**Activity**
Please reproduce the rows below word for word, starting with the line that contains "Item 3 - Ammeter." and going on through the line that contains "Recorded value: **3000** rpm", with both of those lines included.

**Input data**
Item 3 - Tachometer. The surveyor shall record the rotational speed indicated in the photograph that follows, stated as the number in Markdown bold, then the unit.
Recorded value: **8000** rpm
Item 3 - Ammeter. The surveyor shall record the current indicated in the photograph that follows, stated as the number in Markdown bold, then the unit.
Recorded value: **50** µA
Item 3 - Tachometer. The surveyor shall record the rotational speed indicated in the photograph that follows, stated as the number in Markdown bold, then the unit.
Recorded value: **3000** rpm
--
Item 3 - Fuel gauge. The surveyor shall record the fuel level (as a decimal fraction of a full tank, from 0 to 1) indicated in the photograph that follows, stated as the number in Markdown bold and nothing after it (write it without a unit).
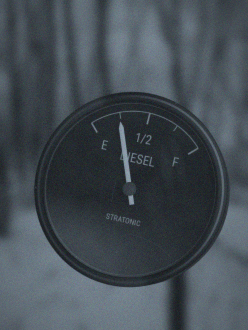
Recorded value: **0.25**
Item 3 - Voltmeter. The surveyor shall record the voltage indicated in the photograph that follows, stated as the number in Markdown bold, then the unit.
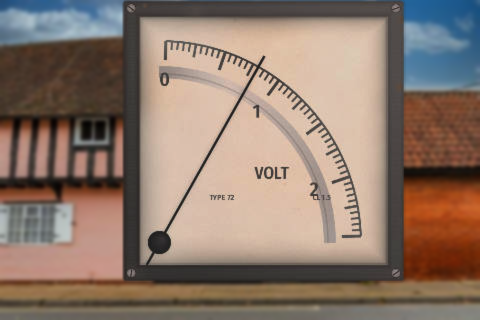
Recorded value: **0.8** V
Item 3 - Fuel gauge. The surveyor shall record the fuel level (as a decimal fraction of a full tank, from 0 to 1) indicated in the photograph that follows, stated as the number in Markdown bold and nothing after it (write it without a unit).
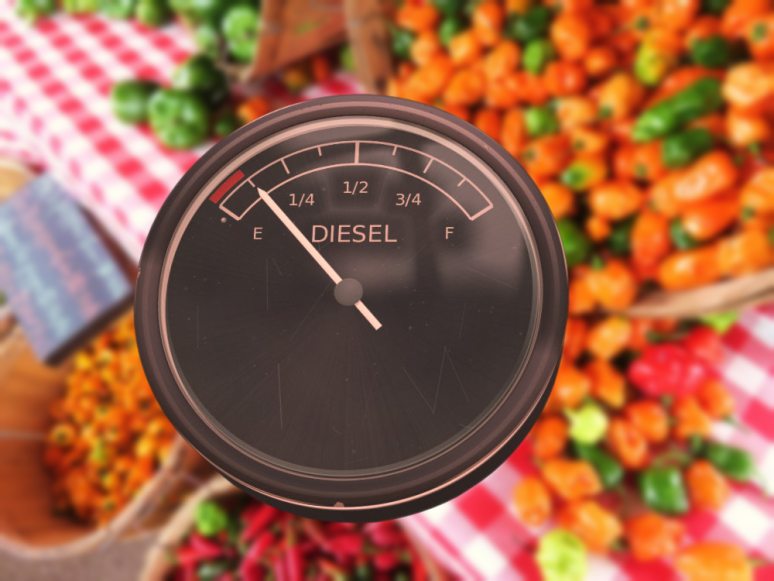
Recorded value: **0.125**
* * *
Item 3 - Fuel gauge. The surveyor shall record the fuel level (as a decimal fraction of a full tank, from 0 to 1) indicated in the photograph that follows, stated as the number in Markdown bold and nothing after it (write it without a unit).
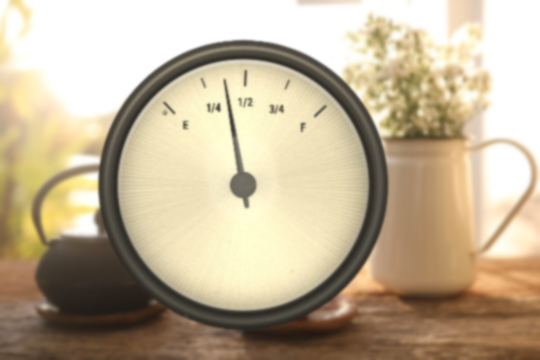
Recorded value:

**Solution below**
Item 3 - Ammeter. The surveyor shall record the current indicated in the photograph that follows, stated as the number in Markdown bold, then the unit.
Recorded value: **50** µA
Item 3 - Tachometer. The surveyor shall record the rotational speed indicated in the photograph that follows, stated as the number in Markdown bold, then the unit.
Recorded value: **3000** rpm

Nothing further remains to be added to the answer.